QUESTIONS TO ANSWER
#1 In the ghost shrimp forum thread below, write out the passage starting with "2 or 3 shrimp" and going on through "again this evening.", swapping "noob" for "beginner".
#2 For each statement, answer yes or no according to the ghost shrimp forum thread below, and quote the deciding words from the thread.
(a) The original poster paid $2 for the shrimp.
(b) Most of the shrimp in the original poster's tank showed red markings.
(c) Purrbox reports that the coloration faded the longer the shrimp were kept.
#3 According to the ghost shrimp forum thread below, what does the original poster normally use the tank that received the shrimp for?

# Ghost shrimp with a tiny bit of red?



## corvus (Apr 9, 2003)

Reading this forum got me all psyched up to try shrimp. But when it comes right down to it, I'm not really ready, tank-wise, to try any Cherries or anything else yet. (Not to mention I wouldn't order anything live through the mail during this heat wave.)
So just for fun, I bought 20 ghost shrimp to put in my 20 high that I use to keep extra plants, and to nurse other plants back to health. For $2, what the hey, I have _some_ shrimp! 
After putting them in the tank early last evening, I just left them alone for a couple hours to get settled in.
When I came back later and started looking really closely, I was really surprised to find that at least 2 of these shrimp have 1/2 red antennae, some red on their main claws, and 2 spots of red on their tail! Their bodies/shell are not completely clear either, but have some black or dark brown markings (pretty random) on them.

2 or 3 shrimp died overnight, but I just looked now, and those 2 shrimp are still there and look healthy. There are tons of plants in the tank, there could be more like that, but the majority of the shrimp have no color at all.

What gives here?

I'm a total shrimp noob, so any info you could pass along would be greatly appreciated.

Paul

PS, I tried to get pics, didn't get anything worth beans yet. I'll try again this evening.


----------



## trenac (Jul 16, 2004)

I have found that Ghost shrimp come in different shades of white and have various colors on their body parts (tails, antennae, etc).


----------



## awohld (Dec 11, 2005)

My ghost shrimp are exactly as you describe, with red bands on their claws, red antenna, and spots on their tails.


----------



## Musket (Jun 7, 2006)

I too have had ghost shrimp with various black/brown stripes, dots and also some with the red as you describe. Just enjoy them, and learn. They are great fun to watch.


----------



## Purrbox (Jun 1, 2006)

When I've kept ghost shrimp in the past, they also displayed the coloration highlights that you described. The coloration intensified and showed up on more of the shrimp the longer I had them. I think it may be an indication of how healthy and happy they are, much like a fish coloring up as it settles into a new tank.


----------

EXTRACTED INFORMATION
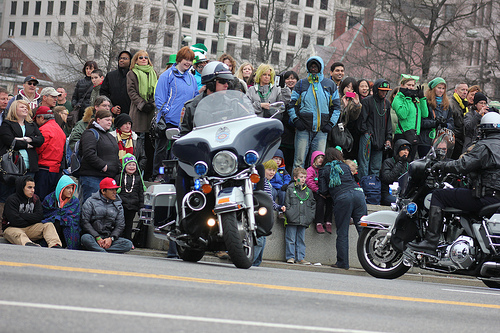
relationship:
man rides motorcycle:
[172, 60, 281, 243] [165, 84, 287, 271]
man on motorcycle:
[172, 50, 266, 242] [165, 84, 287, 271]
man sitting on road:
[81, 175, 130, 257] [28, 234, 156, 321]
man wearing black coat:
[106, 51, 131, 114] [97, 48, 129, 94]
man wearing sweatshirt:
[357, 76, 393, 182] [362, 95, 391, 147]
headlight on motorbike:
[206, 147, 243, 179] [158, 87, 287, 270]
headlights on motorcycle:
[243, 150, 257, 172] [171, 81, 274, 227]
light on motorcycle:
[190, 159, 209, 177] [171, 81, 274, 227]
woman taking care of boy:
[317, 145, 373, 271] [278, 168, 318, 265]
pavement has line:
[2, 242, 499, 332] [0, 297, 399, 333]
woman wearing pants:
[317, 145, 373, 271] [322, 189, 375, 268]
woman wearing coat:
[150, 45, 198, 181] [154, 64, 200, 130]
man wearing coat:
[286, 55, 347, 169] [286, 55, 342, 145]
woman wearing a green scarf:
[126, 49, 158, 181] [130, 60, 155, 102]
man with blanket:
[25, 169, 102, 264] [24, 185, 91, 244]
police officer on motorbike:
[424, 107, 499, 243] [354, 144, 497, 291]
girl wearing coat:
[388, 73, 428, 147] [393, 89, 430, 136]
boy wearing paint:
[264, 157, 326, 263] [294, 176, 301, 186]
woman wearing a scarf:
[150, 45, 198, 183] [165, 50, 255, 98]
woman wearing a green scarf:
[104, 33, 198, 165] [132, 63, 158, 102]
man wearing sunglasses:
[172, 60, 281, 243] [214, 76, 232, 85]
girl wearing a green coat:
[388, 69, 428, 146] [387, 88, 431, 136]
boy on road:
[278, 168, 318, 265] [0, 234, 499, 333]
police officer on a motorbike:
[406, 111, 500, 254] [353, 144, 498, 289]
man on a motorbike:
[172, 60, 281, 243] [158, 87, 287, 271]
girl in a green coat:
[388, 73, 428, 147] [387, 88, 434, 136]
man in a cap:
[77, 175, 137, 255] [96, 175, 122, 190]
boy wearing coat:
[152, 46, 198, 182] [155, 69, 197, 129]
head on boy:
[175, 44, 196, 71] [152, 46, 198, 182]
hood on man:
[304, 53, 323, 79] [286, 53, 346, 169]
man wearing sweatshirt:
[1, 176, 66, 250] [3, 173, 45, 227]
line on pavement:
[2, 260, 499, 309] [2, 242, 499, 332]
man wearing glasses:
[286, 53, 346, 169] [308, 61, 323, 71]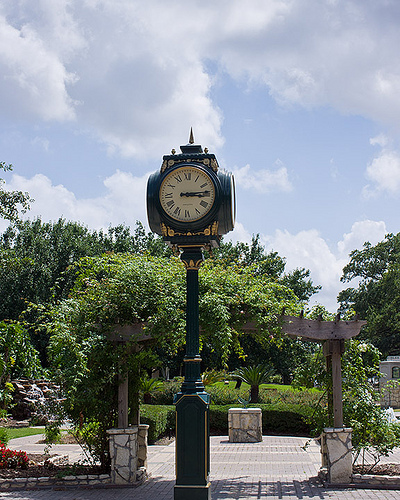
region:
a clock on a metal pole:
[156, 166, 217, 223]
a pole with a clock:
[140, 125, 237, 498]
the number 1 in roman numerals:
[192, 171, 202, 184]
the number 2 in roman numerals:
[200, 181, 208, 187]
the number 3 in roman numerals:
[199, 189, 210, 198]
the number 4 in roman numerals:
[196, 199, 208, 209]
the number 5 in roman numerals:
[192, 207, 201, 215]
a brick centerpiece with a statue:
[228, 393, 265, 443]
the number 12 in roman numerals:
[182, 171, 191, 181]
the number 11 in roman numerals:
[173, 174, 182, 185]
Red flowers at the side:
[0, 437, 33, 473]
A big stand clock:
[132, 122, 261, 273]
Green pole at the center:
[163, 257, 237, 497]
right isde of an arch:
[270, 304, 369, 488]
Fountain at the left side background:
[8, 376, 78, 432]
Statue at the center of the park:
[221, 389, 270, 443]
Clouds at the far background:
[297, 214, 398, 256]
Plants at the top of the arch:
[48, 253, 180, 438]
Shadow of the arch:
[219, 473, 321, 497]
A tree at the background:
[339, 230, 397, 295]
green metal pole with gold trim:
[142, 121, 247, 494]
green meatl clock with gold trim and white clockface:
[136, 121, 250, 275]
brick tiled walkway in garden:
[11, 413, 396, 498]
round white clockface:
[160, 162, 217, 223]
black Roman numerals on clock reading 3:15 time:
[165, 168, 214, 217]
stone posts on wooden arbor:
[103, 415, 356, 492]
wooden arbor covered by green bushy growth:
[104, 301, 372, 426]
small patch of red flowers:
[0, 447, 30, 469]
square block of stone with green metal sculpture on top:
[228, 393, 266, 442]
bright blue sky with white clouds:
[0, 0, 398, 309]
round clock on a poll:
[153, 157, 218, 223]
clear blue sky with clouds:
[78, 72, 180, 136]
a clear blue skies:
[254, 117, 299, 154]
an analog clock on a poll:
[150, 163, 230, 230]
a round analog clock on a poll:
[155, 159, 223, 225]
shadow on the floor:
[235, 472, 317, 498]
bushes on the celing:
[80, 265, 283, 314]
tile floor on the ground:
[244, 454, 298, 485]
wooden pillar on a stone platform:
[309, 340, 352, 424]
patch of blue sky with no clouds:
[267, 111, 315, 158]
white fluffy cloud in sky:
[79, 16, 196, 116]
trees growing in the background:
[370, 241, 397, 346]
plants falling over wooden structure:
[70, 262, 168, 317]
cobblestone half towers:
[108, 429, 141, 484]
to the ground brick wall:
[0, 477, 110, 485]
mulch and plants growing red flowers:
[1, 447, 98, 473]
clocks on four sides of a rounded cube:
[145, 141, 239, 241]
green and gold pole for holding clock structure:
[174, 250, 214, 499]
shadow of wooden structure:
[226, 479, 320, 497]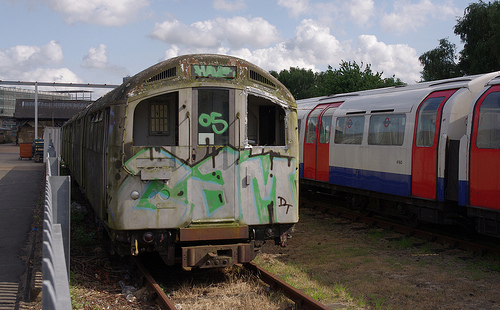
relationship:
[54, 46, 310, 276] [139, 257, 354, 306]
train on track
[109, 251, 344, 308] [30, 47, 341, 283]
track under train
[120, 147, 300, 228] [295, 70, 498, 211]
paint on front of train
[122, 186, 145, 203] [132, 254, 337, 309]
light hitting track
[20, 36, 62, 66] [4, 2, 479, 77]
cloud in sky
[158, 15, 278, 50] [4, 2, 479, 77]
cloud in sky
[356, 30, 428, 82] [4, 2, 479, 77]
cloud in sky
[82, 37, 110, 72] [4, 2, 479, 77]
cloud in sky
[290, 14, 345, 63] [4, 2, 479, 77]
cloud in sky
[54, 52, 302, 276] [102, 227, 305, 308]
train on tracks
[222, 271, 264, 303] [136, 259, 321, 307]
grass growing on track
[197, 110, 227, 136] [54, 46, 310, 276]
green lettering on train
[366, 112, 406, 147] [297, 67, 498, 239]
window on train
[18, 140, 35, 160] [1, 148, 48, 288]
container on ground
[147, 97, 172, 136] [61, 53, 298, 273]
window on train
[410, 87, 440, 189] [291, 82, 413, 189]
door in train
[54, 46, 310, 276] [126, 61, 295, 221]
train has writtings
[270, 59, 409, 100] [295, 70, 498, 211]
tree growing next to train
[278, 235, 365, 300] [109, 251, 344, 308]
grass between track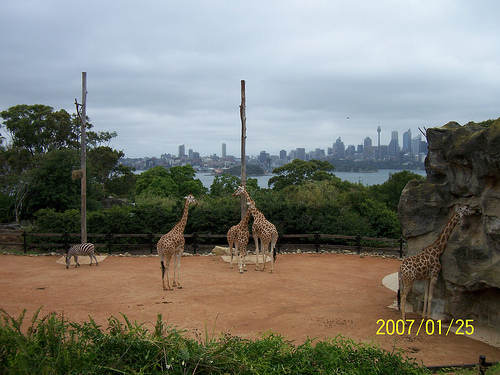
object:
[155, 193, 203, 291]
giraffes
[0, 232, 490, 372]
enclosure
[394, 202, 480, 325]
giraffe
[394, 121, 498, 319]
rock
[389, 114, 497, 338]
face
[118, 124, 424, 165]
skyline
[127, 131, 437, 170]
city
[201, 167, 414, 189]
water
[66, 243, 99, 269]
zebra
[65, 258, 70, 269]
face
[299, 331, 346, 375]
vegetation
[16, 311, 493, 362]
foreground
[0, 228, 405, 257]
fence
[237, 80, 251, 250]
pole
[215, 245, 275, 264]
food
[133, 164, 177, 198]
trees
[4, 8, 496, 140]
sky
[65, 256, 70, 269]
head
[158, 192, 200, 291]
animals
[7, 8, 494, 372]
habitat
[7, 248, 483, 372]
area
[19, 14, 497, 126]
smog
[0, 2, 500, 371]
air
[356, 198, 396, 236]
shrub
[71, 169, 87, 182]
hay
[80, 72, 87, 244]
rope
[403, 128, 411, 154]
skyscrapers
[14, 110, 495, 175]
horizon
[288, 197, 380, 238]
bushes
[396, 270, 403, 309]
tail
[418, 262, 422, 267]
spots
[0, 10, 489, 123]
clouds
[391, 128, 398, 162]
buildings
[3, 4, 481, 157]
background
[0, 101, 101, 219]
plants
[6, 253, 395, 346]
sand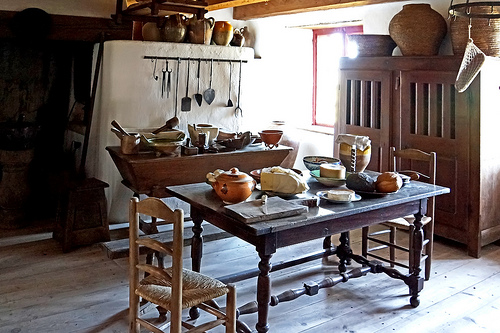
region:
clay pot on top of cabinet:
[387, 2, 446, 55]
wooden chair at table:
[127, 193, 239, 331]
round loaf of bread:
[377, 170, 403, 190]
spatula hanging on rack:
[182, 60, 192, 109]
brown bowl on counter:
[257, 128, 282, 146]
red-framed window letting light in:
[310, 23, 365, 131]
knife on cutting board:
[260, 193, 270, 215]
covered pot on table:
[205, 166, 256, 203]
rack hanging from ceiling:
[443, 0, 498, 27]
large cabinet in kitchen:
[337, 57, 498, 258]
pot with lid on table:
[198, 156, 255, 203]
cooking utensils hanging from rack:
[145, 48, 256, 115]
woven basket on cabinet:
[392, 5, 441, 50]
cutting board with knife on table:
[230, 188, 292, 218]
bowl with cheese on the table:
[308, 154, 344, 181]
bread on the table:
[347, 163, 402, 190]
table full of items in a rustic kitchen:
[162, 159, 463, 309]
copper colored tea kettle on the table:
[208, 165, 255, 204]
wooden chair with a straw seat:
[115, 196, 245, 331]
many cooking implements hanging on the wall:
[144, 49, 256, 124]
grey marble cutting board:
[226, 199, 313, 224]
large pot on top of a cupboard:
[386, 2, 450, 59]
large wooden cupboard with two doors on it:
[334, 59, 493, 239]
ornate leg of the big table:
[408, 194, 430, 307]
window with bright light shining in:
[292, 26, 357, 134]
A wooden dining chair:
[126, 193, 238, 331]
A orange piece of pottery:
[213, 167, 259, 207]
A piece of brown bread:
[373, 170, 404, 194]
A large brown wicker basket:
[388, 2, 449, 57]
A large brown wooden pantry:
[333, 53, 499, 260]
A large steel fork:
[233, 58, 243, 119]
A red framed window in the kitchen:
[309, 24, 366, 128]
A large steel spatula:
[178, 57, 192, 114]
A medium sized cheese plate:
[315, 187, 362, 204]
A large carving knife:
[257, 192, 270, 216]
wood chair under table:
[125, 193, 237, 332]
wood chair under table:
[373, 148, 431, 280]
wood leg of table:
[250, 256, 270, 331]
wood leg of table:
[188, 205, 205, 318]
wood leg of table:
[410, 219, 420, 304]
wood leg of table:
[339, 237, 346, 262]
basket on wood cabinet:
[352, 28, 392, 55]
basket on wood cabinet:
[384, 2, 449, 55]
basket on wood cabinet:
[448, 6, 493, 56]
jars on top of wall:
[132, 13, 256, 45]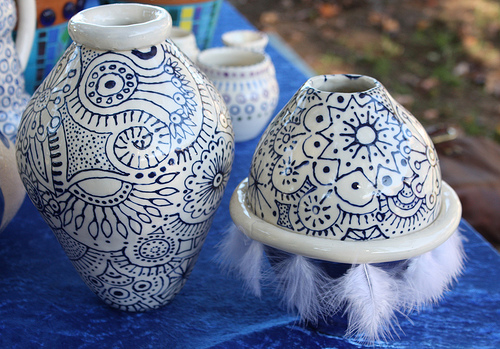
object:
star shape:
[315, 94, 409, 188]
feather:
[259, 253, 340, 328]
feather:
[397, 251, 438, 315]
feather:
[430, 229, 471, 305]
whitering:
[288, 174, 433, 229]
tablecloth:
[0, 0, 497, 349]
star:
[293, 94, 415, 216]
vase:
[227, 73, 463, 323]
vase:
[193, 46, 279, 143]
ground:
[464, 155, 498, 195]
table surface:
[0, 0, 500, 349]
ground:
[317, 22, 382, 73]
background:
[446, 22, 490, 129]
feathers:
[320, 264, 412, 343]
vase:
[14, 3, 235, 314]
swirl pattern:
[76, 54, 172, 169]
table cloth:
[0, 0, 495, 342]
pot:
[67, 3, 172, 52]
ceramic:
[13, 3, 234, 312]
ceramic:
[194, 46, 280, 142]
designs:
[61, 113, 189, 269]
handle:
[16, 0, 36, 73]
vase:
[0, 0, 30, 232]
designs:
[299, 98, 406, 231]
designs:
[236, 83, 267, 116]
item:
[209, 73, 469, 347]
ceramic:
[228, 72, 462, 310]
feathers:
[218, 224, 270, 299]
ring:
[227, 176, 461, 264]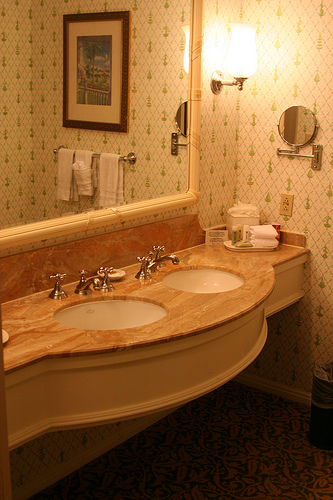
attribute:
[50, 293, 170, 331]
sink — white, marble, in the counter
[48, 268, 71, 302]
handle — silver, metal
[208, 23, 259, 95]
light — bright, a fixture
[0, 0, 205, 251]
mirror — over the counter, hung, large, white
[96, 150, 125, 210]
towel — folded, white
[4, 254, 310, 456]
base — white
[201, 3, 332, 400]
wall — papered, white, patterned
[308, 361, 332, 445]
trash — clear, black, bagged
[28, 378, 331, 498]
floor — patterned, carpeted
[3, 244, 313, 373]
counter — marble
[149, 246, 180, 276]
faucet — silver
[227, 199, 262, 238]
tissue — white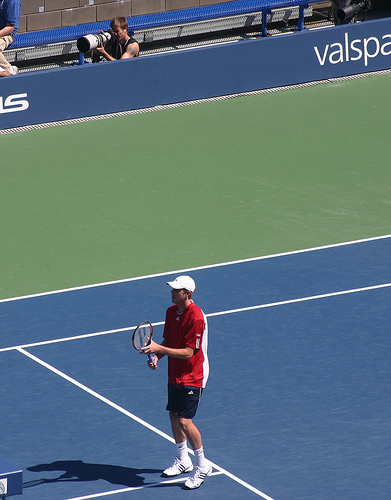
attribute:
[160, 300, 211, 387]
shirt — red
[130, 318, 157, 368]
racket — tennis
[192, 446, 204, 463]
socks — black, white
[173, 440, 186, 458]
socks — black, white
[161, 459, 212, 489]
shoes — white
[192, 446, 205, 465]
sock — black, white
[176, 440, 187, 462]
sock — black, white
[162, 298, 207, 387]
shirt — red , white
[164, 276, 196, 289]
cap — white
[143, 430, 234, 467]
socks — white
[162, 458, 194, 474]
shoes — white, black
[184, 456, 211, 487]
shoes — black, white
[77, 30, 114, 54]
camera lens — large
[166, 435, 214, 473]
socks — white 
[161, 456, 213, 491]
shoes — white 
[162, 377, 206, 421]
shorts — black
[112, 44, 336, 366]
lines — white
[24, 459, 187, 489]
shadow — man's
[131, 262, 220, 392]
shirt — red, tee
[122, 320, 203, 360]
arm — man's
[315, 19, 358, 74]
letters — white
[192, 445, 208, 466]
sock — white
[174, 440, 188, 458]
sock — white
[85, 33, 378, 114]
wall — blue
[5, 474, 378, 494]
court — tennis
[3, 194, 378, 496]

SOLUTIONS TO THE EXERCISE
#1
2 or 3 shrimp died overnight, but I just looked now, and those 2 shrimp are still there and look healthy. There are tons of plants in the tank, there could be more like that, but the majority of the shrimp have no color at all.

What gives here?

I'm a total shrimp beginner, so any info you could pass along would be greatly appreciated.

Paul

PS, I tried to get pics, didn't get anything worth beans yet. I'll try again this evening.

#2
(a) Yes: "For $2, what the hey, I have _some_ shrimp!"
(b) No: "the majority of the shrimp have no color at all."
(c) No: "The coloration intensified and showed up on more of the shrimp the longer I had them."

#3 It is used to keep extra plants and to nurse other plants back to health.